Your instructions ::
Update the part of the listing that opens with the line containing "class: Mammalia" and closes with the line containing "genus: Ecklonia". Write out only those lines again, with "common name" changed to "vernacular name" and everything else left as it is.

##### Provided data

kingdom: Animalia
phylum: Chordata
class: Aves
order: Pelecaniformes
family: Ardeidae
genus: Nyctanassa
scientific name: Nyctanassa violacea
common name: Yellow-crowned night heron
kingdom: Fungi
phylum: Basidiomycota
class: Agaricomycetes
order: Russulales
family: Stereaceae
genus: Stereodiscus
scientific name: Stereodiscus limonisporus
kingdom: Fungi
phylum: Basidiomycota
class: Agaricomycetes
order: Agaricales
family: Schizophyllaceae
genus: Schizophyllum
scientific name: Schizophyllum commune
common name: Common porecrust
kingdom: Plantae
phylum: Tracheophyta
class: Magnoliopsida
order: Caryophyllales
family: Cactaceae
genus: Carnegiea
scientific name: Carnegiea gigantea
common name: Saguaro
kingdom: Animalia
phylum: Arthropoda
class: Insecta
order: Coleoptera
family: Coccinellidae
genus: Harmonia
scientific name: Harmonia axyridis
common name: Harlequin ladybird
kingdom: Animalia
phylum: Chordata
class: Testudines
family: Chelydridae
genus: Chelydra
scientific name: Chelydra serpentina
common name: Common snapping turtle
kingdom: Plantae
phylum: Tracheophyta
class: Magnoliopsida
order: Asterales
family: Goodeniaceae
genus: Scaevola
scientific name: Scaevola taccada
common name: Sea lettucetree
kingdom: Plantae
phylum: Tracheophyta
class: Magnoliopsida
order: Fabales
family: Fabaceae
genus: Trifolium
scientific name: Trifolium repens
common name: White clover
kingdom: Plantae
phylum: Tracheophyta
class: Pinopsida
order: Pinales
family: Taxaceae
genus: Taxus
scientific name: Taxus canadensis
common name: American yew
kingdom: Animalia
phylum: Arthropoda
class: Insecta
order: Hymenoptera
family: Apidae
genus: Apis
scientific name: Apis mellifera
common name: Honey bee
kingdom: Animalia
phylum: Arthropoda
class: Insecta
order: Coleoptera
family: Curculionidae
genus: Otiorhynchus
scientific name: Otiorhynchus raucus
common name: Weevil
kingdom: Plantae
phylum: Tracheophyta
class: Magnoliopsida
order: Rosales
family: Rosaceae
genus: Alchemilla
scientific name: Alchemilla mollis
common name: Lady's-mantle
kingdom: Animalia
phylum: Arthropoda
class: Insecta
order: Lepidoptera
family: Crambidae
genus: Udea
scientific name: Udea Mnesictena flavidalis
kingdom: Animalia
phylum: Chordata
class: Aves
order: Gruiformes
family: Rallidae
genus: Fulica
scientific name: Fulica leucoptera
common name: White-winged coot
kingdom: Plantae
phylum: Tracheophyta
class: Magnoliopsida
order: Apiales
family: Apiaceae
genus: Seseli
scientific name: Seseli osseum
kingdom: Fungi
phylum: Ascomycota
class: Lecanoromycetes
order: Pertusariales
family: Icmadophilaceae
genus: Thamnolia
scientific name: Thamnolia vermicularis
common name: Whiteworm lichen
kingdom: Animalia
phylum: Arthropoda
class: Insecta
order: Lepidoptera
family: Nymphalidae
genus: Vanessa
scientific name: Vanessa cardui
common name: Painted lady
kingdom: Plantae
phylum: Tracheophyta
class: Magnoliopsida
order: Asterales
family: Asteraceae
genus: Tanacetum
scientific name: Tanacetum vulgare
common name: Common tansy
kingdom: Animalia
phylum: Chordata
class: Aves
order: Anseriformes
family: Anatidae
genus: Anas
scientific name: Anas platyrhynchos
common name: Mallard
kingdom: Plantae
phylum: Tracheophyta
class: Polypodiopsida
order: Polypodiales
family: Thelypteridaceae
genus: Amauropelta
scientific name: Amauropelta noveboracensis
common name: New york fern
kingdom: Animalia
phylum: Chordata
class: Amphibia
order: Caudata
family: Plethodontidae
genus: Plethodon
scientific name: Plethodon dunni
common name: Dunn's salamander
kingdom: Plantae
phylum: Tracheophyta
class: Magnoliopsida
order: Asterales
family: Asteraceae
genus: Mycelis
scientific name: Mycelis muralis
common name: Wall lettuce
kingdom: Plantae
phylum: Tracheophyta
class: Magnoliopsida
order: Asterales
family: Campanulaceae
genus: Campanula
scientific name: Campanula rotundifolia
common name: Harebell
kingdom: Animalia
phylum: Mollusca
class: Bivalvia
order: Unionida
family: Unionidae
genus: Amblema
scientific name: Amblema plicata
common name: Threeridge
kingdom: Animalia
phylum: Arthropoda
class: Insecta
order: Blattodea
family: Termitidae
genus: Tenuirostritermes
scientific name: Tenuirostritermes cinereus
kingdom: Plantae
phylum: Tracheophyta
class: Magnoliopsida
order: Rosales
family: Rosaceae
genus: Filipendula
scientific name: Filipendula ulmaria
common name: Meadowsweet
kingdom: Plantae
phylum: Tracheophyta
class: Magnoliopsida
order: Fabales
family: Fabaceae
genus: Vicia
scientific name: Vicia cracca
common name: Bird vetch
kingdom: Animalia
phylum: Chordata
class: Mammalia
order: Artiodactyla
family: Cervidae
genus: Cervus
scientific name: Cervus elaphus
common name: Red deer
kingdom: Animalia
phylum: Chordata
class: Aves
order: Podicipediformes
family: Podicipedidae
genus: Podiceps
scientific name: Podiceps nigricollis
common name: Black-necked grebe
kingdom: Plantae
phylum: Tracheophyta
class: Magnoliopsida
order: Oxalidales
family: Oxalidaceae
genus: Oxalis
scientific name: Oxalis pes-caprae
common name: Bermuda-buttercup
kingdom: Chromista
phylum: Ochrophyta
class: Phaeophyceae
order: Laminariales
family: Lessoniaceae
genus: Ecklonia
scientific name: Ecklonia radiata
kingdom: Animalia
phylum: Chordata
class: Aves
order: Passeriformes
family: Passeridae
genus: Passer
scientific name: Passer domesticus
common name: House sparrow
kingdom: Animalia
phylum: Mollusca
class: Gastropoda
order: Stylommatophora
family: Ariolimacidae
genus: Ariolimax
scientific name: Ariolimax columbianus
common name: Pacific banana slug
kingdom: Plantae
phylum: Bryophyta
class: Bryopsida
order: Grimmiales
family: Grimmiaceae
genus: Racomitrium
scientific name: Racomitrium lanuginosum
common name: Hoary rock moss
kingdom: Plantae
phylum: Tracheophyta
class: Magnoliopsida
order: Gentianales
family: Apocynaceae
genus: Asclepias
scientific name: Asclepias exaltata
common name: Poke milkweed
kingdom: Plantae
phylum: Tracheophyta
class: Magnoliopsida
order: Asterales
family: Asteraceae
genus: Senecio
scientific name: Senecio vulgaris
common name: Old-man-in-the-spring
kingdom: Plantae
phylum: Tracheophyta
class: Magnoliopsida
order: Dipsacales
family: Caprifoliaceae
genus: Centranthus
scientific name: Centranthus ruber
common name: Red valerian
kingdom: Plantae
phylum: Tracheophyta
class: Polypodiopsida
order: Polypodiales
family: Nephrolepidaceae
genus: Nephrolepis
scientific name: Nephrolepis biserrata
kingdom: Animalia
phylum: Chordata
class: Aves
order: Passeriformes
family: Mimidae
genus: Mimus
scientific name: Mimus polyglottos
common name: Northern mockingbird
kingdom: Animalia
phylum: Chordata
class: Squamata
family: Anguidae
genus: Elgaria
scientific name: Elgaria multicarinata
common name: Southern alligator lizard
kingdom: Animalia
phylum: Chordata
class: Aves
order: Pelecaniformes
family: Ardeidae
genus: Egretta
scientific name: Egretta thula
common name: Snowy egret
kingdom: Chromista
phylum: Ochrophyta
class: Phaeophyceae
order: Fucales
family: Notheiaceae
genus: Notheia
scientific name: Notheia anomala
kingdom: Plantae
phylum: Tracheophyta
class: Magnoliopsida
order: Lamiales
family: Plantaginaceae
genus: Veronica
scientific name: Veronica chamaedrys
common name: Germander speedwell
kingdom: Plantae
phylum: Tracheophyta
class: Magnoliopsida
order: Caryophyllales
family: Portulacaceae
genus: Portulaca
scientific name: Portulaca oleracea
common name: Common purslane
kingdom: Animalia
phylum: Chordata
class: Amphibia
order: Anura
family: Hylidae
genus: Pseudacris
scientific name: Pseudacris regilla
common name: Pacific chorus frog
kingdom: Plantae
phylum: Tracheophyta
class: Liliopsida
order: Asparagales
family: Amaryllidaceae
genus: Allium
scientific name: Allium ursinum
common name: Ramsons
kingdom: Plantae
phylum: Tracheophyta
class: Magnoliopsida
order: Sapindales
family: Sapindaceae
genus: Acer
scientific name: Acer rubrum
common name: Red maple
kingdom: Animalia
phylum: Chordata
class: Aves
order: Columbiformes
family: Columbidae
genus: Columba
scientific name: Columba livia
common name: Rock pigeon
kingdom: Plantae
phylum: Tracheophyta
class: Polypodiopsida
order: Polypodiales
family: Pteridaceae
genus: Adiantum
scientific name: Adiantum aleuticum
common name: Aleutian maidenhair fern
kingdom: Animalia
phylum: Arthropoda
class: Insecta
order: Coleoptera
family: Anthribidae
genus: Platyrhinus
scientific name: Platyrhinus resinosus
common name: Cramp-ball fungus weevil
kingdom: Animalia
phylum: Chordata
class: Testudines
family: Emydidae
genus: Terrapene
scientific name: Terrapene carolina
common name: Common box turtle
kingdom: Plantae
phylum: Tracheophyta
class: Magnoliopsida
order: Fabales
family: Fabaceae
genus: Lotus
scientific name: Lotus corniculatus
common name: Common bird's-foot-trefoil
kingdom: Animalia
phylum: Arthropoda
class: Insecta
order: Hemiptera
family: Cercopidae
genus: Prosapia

##########

Response below ::
class: Mammalia
order: Artiodactyla
family: Cervidae
genus: Cervus
scientific name: Cervus elaphus
vernacular name: Red deer
kingdom: Animalia
phylum: Chordata
class: Aves
order: Podicipediformes
family: Podicipedidae
genus: Podiceps
scientific name: Podiceps nigricollis
vernacular name: Black-necked grebe
kingdom: Plantae
phylum: Tracheophyta
class: Magnoliopsida
order: Oxalidales
family: Oxalidaceae
genus: Oxalis
scientific name: Oxalis pes-caprae
vernacular name: Bermuda-buttercup
kingdom: Chromista
phylum: Ochrophyta
class: Phaeophyceae
order: Laminariales
family: Lessoniaceae
genus: Ecklonia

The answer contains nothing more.